Island Air-Traffic Control

As we sat in the control tower, Michelle Meyers, the tower manager of the Martha’s Vineyard Airport, glanced out at the horizon and said, “All right, see this plane coming in?”

“Ah, no, I don’t.”

“Look low, just above the tree line; see it?” I walked over to the window. “Damn, Michelle, I don’t see a thing.”

Of course, by this time Michelle had already turned her attention to about fifty other things and I was left thinking to myself, I could never do this.

The fact is, air-traffic controllers must see things normal people don’t see, hear things they don’t hear, and sense things they don’t sense.

Or, as controller Bill Comacho says, “We have to be able to read people’s minds. Especially on the Vineyard.”

Managing air traffic on the Island can be a unique challenge. During the month of August there are as many as 9,600 departures and arrivals a month, sometimes as many as 40 an hour. On a busy weekend, the traffic rivals Logan International Airport in Boston.

Making matters even more complicated is the wide variety of planes that use the airport. In a metropolitan airport, you’re generally dealing with large commercial airliners. Here you get everything from 737s and big private jets down to little single-engine prop planes. Since these planes can have dramatically different air speeds, maintaining separation between them as they approach the field requires a deft hand.

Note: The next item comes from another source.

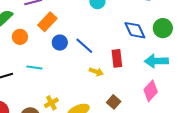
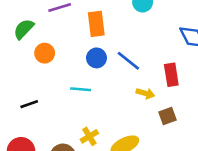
orange rectangle: (47, 22) -> (96, 24), moved, turned -48
cyan line: (34, 67) -> (81, 89), moved
brown square: (114, 102) -> (167, 116), moved, turned 32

And then there are the pilots. They range from highly skilled professionals to weekend flyers with relatively few hours, heading over to the Vineyard for what the flying community sometimes refers to as a “hundred-dollar hamburger.” Michelle says that all the Vineyard controllers come from a military background and are used to talking rapidly to experienced jet pilots. They must be sensitive to the fact that not all Vineyard pilots have ears that are as finely tuned as, say, a Navy jet-fighter pilot.

And of course the weather must be factored in as well. Fog can blanket the Island in a heartbeat. If planes don’t have at least three miles of separation when approaching the field, they must use IFR (instrument-flight rules). If a pilot is not instrument rated he must be detoured to another airport.

Ironically, as Bill Comacho says, “We love the bad weather, because it’s a lot simpler for us.” That’s because all IFR approaches are coordinated by Cape Approach at Otis Air Force Base. These planes then get “handed over” to the Vineyard tower for the final five-mile descent. Traffic is also monitored by Boston Center, which issues a paper “ticket” for every approaching IFR flight; Vineyard controllers post these on a board to help them organize the incoming traffic.

And last but not least there are the deer – they’ve been known to wander across the runway at inopportune moments. Which means the controller has to keep an eye on the sky, on the radar, and on the woods. That’s right: to be a good Vineyard air-traffic controller, you need a third eye.